München – Rund 280 Einsatzkräfte haben am Donnerstagmorgen 20 Wohnungen in acht Bundesländern im Zusammenhang mit Ermittlungen gegen mutmaßliche Mitglieder der „Reichsbürger“-Szene in Deutschland durchsucht. Den 20 Beschuldigten im Alter zwischen 25 und 74 Jahren wird die Bildung einer kriminellen Vereinigung vorgeworfen, wie Bayerns Innenminister Joachim Herrmann und Bayerns Justizminister Georg Eisenreich (beide CSU) mitteilten. Der mutmaßliche Rädelsführer, der von Olching (Kreis Fürstenfeldbruck) aus einen Telegram-Kanal der Gruppe betrieben haben soll, war bereits Ende 2021 festgenommen worden. Weitere Festnahmen gab es gestern nicht.
Bei den Razzien waren Beamte in Bayern, Baden-Württemberg, Hessen, Nordrhein-Westfalen, Schleswig-Holstein, Brandenburg, Niedersachsen und Hamburg im Einsatz. Ein Schwerpunkt war Baden-Württemberg mit zehn Durchsuchungen. In Bayern wurden Objekte in Kempten und Rosenheim durchkämmt. Laut Herrmann wurden eine Schreckschusswaffe, Reizstoffgeräte, Smartphones und Datenträger sichergestellt.
„Die Reichsbürgergruppierung hat im großen Stil bundesweit staatliche Einrichtungen beleidigt und teilweise massiv bedroht, hauptsächlich über Social Media“, sagte Herrmann. Zu konkreten Übergriffen sei es aber bislang nicht gekommen. Die federführende Generalstaatsanwaltschaft München teilte mit, die Gruppe habe durch die gezielte, massenhafte Kontaktaufnahme mit Behörden deren Kommunikationswege blockieren und damit Einfluss auf deren Entscheidungen nehmen wollen.
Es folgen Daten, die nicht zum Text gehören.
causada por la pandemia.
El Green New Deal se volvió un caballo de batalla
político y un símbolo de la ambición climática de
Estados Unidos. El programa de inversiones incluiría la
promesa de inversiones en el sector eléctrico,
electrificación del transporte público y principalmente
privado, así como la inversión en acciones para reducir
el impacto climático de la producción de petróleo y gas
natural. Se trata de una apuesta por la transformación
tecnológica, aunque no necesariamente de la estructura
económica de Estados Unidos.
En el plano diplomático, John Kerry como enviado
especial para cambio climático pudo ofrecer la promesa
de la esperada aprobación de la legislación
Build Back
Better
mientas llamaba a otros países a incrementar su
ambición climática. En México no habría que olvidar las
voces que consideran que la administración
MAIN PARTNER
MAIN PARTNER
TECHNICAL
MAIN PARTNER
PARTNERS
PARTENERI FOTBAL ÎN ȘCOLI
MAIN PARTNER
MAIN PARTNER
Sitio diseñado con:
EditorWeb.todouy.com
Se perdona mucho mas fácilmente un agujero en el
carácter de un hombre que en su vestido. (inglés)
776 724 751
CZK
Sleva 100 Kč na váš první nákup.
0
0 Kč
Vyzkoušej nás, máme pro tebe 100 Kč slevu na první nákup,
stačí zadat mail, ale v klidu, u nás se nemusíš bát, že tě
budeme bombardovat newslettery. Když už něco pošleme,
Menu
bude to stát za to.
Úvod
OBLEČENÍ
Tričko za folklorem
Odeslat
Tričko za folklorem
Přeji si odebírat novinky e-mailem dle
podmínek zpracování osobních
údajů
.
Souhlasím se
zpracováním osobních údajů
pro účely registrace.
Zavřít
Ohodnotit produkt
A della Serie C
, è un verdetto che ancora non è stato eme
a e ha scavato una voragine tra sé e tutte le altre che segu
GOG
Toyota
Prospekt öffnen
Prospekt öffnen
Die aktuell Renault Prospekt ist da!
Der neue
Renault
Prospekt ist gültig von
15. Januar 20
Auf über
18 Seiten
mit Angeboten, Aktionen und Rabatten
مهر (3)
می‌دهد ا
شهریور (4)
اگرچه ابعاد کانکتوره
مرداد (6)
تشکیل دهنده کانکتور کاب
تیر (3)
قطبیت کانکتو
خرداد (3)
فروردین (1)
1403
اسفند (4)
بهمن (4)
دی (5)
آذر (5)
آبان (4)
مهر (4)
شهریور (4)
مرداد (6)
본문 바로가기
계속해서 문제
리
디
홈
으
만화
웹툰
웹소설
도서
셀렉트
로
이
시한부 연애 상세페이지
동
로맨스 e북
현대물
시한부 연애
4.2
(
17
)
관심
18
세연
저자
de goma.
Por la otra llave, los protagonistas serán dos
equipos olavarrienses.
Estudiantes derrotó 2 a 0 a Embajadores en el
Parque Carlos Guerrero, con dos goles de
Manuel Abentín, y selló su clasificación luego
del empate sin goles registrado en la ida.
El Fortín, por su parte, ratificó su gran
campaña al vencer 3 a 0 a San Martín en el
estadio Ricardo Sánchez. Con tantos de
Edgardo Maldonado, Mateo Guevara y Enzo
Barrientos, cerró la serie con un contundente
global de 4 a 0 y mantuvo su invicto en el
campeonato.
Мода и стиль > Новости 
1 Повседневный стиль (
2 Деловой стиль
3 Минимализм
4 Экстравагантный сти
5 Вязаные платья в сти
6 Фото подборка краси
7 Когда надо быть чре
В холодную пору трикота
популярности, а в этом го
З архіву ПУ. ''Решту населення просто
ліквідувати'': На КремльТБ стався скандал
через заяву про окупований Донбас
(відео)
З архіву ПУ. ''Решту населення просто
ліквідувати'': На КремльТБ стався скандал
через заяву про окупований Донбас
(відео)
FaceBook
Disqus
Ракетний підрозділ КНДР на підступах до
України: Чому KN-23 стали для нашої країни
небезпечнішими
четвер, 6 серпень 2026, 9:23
Übergeordnetes Ziel sei es gewesen, die Bundesrepublik Deutschland und ihre Einrichtungen zu destabilisieren und rechtmäßiges staatliches Handeln zu verhindern oder zumindest zu erschweren. „Die Gesprächspartner wurden beispielsweise mit Reichsbürgerthesen konfrontiert, der Begehung von Menschenrechts- und Kriegsverbrechen bezichtigt, beleidigt und teilweise mit dem Tode bedroht.“
Der mutmaßliche Rädelsführer der neuen „Reichsbürger“-Gruppe kommt aus Olching. Der 58-jährige Mann wurde laut Generalstaatsanwaltschaft München bereits im November 2021 festgenommen. Im April 2022 wurde der Mann unter anderem wegen des Vorwurfs der Bildung einer kriminellen Vereinigung, Volksverhetzung und Nötigung vor dem Landgericht München I angeklagt. Das Verfahren ist noch nicht abgeschlossen.